In a couple hours I’ll post the exact code.
EDIT: Here’s the line that I’ve used to generate the count. In the end our developers wanted a separate method to get the count by itself, so now I’m maintaining the search criteria in two places within the same stored procedure.
COUNT(*) OVER (PARTITION BY '') AS TotalCount
Add that to your CTE and then you can select the TotalCount and it will be a column in each of your rows.
You MUST run the entire query, without limiting the range, at least once in order to get the full row count.
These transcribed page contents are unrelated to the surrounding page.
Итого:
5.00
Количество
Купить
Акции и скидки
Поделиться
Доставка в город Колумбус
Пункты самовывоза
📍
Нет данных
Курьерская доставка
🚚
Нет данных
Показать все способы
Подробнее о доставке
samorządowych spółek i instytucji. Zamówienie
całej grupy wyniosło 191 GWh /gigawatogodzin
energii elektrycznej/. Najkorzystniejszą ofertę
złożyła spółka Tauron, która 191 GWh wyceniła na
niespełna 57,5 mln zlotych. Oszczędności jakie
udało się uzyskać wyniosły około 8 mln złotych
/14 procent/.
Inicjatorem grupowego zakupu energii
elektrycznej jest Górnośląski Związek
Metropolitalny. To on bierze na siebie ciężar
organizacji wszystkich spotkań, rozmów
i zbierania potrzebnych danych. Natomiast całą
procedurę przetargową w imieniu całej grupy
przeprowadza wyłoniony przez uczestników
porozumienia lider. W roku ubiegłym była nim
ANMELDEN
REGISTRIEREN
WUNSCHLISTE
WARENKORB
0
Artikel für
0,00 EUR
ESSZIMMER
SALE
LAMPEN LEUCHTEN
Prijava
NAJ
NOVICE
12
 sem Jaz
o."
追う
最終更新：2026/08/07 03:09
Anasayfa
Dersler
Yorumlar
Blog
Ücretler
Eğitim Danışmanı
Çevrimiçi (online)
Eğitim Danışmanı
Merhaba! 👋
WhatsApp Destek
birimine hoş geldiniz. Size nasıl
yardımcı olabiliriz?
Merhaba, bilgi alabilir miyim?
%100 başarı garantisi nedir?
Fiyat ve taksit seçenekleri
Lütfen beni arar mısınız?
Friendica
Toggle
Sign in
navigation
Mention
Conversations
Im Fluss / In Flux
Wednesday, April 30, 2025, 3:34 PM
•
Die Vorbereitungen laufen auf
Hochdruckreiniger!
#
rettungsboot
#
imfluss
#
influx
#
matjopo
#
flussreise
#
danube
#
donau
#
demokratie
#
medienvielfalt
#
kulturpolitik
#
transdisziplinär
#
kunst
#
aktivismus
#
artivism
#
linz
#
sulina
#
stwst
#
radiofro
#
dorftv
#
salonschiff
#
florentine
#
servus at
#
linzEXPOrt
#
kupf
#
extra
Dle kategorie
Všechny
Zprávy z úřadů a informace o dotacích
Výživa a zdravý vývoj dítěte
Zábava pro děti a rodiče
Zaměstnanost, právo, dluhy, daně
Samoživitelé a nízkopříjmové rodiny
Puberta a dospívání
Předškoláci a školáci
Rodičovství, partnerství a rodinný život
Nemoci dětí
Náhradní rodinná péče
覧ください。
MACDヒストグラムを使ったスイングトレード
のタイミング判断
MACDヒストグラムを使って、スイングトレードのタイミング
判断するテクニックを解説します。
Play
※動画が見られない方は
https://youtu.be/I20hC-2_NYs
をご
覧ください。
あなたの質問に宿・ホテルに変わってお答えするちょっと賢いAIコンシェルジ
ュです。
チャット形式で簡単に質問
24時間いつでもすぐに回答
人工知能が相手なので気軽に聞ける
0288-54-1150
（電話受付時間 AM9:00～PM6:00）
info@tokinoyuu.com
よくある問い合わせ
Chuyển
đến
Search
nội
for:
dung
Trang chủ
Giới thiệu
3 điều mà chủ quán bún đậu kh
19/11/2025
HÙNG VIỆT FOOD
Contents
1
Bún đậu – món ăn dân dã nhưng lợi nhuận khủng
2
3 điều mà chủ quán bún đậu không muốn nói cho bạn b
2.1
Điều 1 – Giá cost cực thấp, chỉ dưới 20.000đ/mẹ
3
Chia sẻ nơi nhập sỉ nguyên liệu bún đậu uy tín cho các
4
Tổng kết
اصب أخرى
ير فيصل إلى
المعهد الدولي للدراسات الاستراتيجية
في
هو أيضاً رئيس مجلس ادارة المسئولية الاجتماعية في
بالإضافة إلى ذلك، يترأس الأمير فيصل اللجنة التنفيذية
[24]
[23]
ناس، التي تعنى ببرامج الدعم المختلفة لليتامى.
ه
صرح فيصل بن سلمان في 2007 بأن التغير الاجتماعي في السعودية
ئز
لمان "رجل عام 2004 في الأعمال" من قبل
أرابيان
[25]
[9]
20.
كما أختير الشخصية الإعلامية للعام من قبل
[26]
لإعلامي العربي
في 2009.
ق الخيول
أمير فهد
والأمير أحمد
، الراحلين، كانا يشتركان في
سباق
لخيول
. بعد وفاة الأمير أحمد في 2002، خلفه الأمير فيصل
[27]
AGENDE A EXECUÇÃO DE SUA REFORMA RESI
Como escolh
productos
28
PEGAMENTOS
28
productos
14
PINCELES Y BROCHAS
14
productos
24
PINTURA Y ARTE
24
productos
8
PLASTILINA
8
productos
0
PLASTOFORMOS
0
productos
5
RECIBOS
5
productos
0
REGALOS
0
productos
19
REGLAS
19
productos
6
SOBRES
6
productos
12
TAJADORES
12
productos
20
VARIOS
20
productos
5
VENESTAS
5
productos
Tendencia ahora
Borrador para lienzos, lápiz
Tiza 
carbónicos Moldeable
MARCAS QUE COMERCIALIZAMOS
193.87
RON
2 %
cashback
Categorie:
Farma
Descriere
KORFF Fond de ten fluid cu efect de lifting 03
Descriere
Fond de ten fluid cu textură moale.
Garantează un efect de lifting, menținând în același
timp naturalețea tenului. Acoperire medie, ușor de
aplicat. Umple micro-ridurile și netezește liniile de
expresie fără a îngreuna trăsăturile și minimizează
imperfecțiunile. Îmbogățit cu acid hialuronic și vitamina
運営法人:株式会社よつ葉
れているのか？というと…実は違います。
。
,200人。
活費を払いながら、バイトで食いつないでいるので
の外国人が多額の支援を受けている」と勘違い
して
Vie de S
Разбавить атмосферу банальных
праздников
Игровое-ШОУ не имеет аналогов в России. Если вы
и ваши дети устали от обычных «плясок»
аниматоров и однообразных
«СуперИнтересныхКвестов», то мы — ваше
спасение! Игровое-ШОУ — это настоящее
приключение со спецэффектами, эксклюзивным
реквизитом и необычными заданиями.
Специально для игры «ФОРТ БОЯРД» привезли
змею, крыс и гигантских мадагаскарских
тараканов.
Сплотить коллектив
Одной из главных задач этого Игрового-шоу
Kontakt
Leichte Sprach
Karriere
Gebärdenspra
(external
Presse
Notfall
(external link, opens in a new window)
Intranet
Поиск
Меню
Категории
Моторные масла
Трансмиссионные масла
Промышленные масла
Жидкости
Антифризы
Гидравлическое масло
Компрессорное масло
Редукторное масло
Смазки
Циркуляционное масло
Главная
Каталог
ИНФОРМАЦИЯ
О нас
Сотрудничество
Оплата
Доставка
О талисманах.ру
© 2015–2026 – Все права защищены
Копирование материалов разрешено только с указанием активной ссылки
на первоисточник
Since you’re going to do this anyway, you should select @@RowCount in order to output the total rows found, rather than overloading your data reader with a redundant count(*) column in every row.
1. When running NEW query for first time:
select YOUR_COLUMNS from YOUR_TABLE where YOUR_SEARCH_CONDITION order by YOUR_COLUMN_ORDERING_LIST; select @@rowcount;
2. Only READ the first X rows
The above query avoids flooding your SqlDataReader with a redundant COUNT(*) column, that would otherwise be sent for every call to SqlDataReader.Read(). Since you are running the query for the first time… instead of selecting a range, just READ only the first X rows. This gives you exactly what you want… the full result count, the first X records, and efficient streaming of the result set without the redundant count column.
3. For subsequent runs of the SAME query to get a subset of the results
select YOUR_COLUMNS from (select YOUR_COLUMNS, ROW_NUMBER() over(order by BY YOUR_COLUMN_ORDERING_LIST) as RowNum) Results where Results.RowNum between @From and @To;
In any case,
@@rowcount is the most direct way to access the count on the first run of the query without limiting the result set (ur gonna want first X results anyway), without running a separate count() query, without using a temp table, and without including a redundant count() column.
Couldn’t you just set the output variable to @@RowCount? This will get the rows affected by the last executed statement:
SELECT stuff FROM mytable SET @output = @@ROWCOUNT
This should give you what you need, and doesn’t involve running the query again.